__Aufgabenteile__:
A – Wofür protestierte laut dem Text über die Lichtobjekte auf Sylt die Gruppe, die im letzten Jahr im Stadtpark von Westerland zeltete?
B – Führe den Text über die Lichtobjekte im Westerländer Stadtpark im Anschluss an seinen letzten Satz weiter.

__Textauszug__:
·····

Mit der Installation wolle man den Bürgern und Bürgerinnen von Sylt als auch den Gästen etwas zurückgeben, so Bürgermeister Nikolas Häckel. „Denn Licht steht für Sicherheit, Wärme und Leben – und das soll nun auch auf unserer Insel wieder aufblühen und Grund geben, in einem gemütlichen Rahmen zusammenzukommen.“, so Häckel weiter. Dass das Kunstprojekt als Maßnahme gegen ein erneutes Protestcamp der Punks auf Sylt geplant wurde, wird von offizieller Seite dagegen nicht bestätigt.

Ein Mann mit rotem Irokesenschnitt steht vor einer Wal-Skulptur in einem Park. Im Stadtpark von Westerland auf Sylt wurden Lichtobjekte aufgestellt, um ein erneutes Protestcamp zu verhindern.
Punk Jörg Otto vor den neuen Lichtobjekten im Stadtpark von Westerland auf Sylt. Otto war Versammlungsleiter des Protestcamps auf Sylt im Sommer 2022. © Steven Hutchings/dpa

Lichtobjekte als Maßnahme gegen Punks auf Sylt?

Ob auch in diesem Sommer Punks und Aussteiger mit dem Deutschlandticket nach Sylt kommen werden, bleibt abzuwarten. Im letzten Jahr hatte eine Gruppe von Punks und Alternativen ihre Zelte im Stadtpark von Westerland aufgeschlagen, um für bezahlbaren Lebensraum zu protestieren. Immer wieder hatte es Beschwerden von Anwohnern wegen Lärmbelästigungen und Verunreinigungen gegeben. Politiker wirkten recht hilflos im Umgang mit den neuen Herausforderungen – so wurden Zäune und Mauern in Westerland errichtet, die allerdings ihr Ziel verfehlten.

·····

__Auszüge aus Datensätzen__:
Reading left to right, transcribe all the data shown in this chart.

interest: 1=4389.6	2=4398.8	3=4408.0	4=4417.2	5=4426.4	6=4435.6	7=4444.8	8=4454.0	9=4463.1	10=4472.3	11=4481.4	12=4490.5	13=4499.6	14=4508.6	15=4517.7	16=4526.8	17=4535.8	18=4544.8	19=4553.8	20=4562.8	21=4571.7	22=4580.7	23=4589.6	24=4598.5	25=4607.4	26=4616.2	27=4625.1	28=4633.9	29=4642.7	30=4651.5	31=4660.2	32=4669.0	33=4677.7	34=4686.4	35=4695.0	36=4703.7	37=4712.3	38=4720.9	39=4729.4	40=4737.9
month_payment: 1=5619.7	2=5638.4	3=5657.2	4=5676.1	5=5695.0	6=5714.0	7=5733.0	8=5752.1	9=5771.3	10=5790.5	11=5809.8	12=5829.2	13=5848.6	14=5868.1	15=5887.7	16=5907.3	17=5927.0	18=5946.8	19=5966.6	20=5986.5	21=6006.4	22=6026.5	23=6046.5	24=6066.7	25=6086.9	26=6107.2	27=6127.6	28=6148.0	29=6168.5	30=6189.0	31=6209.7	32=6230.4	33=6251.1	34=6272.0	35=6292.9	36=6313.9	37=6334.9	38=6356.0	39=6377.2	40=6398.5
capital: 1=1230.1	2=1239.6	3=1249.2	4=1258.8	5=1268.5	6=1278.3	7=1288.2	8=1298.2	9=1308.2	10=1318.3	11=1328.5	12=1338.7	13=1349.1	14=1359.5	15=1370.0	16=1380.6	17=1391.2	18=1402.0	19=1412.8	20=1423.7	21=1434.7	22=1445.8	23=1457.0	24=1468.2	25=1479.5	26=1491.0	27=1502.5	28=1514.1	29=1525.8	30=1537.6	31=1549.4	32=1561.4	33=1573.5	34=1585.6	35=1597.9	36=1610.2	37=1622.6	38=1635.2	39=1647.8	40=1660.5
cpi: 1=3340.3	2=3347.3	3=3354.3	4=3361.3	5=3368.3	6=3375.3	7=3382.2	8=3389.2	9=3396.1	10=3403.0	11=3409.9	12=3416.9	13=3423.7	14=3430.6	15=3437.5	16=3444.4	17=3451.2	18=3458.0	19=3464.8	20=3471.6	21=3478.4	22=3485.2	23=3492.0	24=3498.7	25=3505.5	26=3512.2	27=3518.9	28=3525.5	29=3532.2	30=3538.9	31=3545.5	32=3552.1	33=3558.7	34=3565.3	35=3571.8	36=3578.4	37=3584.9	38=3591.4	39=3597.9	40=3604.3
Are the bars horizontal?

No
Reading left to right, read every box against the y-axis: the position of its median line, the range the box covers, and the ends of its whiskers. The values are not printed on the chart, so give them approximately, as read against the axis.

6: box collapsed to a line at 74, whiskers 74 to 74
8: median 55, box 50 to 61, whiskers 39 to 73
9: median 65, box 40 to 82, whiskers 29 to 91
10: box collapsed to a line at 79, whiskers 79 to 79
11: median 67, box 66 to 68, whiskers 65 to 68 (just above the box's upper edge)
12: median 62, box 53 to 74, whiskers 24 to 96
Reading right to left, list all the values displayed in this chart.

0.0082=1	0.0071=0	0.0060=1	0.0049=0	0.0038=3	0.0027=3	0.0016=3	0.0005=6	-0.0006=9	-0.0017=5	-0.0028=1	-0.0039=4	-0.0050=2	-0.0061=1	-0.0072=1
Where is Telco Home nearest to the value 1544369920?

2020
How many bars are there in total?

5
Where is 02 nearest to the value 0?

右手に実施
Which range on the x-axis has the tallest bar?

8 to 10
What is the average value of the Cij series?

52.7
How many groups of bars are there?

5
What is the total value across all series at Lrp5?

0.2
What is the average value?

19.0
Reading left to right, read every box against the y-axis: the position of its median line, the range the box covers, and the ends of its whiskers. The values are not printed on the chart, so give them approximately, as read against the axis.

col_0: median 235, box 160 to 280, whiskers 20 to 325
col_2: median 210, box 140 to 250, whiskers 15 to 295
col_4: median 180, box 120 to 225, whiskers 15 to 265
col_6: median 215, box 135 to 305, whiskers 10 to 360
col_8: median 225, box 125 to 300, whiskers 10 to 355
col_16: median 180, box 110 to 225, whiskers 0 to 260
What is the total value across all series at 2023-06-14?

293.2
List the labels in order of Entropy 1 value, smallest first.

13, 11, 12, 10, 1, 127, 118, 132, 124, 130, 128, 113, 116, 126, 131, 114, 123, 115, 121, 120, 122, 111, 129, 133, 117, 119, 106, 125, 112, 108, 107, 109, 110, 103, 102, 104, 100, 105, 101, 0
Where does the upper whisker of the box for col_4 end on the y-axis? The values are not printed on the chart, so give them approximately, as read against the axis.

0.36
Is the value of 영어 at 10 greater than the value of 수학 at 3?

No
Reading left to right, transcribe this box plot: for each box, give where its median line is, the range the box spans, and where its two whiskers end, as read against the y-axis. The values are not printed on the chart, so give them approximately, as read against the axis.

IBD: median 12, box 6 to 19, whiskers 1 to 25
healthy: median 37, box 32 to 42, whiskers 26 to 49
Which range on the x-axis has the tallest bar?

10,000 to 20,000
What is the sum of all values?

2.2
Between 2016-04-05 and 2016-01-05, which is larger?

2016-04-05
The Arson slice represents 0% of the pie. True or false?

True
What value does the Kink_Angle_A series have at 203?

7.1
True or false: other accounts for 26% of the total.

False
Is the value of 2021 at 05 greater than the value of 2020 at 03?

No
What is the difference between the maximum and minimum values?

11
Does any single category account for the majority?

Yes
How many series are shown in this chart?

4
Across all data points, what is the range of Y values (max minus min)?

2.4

·····

__Lösungen__:
A – Für bezahlbaren Lebensraum.

B –
Das ursprünglich bis zum 31. August genehmigte Protestcamp auf Sylt wurde erst Mitte September 2022 aufgelöst, nachdem ein Gericht die Verlängerung abgelehnt hatte. Viele Einheimische sehen in der Lichtkunst-Installation im kleinen Stadtpark den Versuch, ein erneutes Punker-Camp in diesem Sommer zu verhindern. Aber unabhängig von den Beweggründen der Gemeinde ist das Kunstprojekt auf der Promi-Insel Sylt durchaus umstritten.

„Rausgeschmissenes Geld“: Reaktionen auf Sylter Lichtobjekte sind gespalten

Rund 93.500 Euro soll die Lichtkunstinstallation „Meeresrauschen“ in Westerland gekostet haben, berichtet die Sylter Rundschau. „Da hauen wir das Geld für Licht raus, das wir bei der Weihnachtsbeleuchtung gespart haben und kriegen künstliches Meeresrauschen, obwohl ein paar 100 Meter weiter westlich das Meer ist inklusive Rauschen, live! Merkt hier noch einer was?“, fragt sich eine Userin auf Facebook. „Für das rausgeschmissene Geld hätte man lieber für die Kinder und Jugendlichen neue Spielplätze anlegen sollen“, findet eine andere.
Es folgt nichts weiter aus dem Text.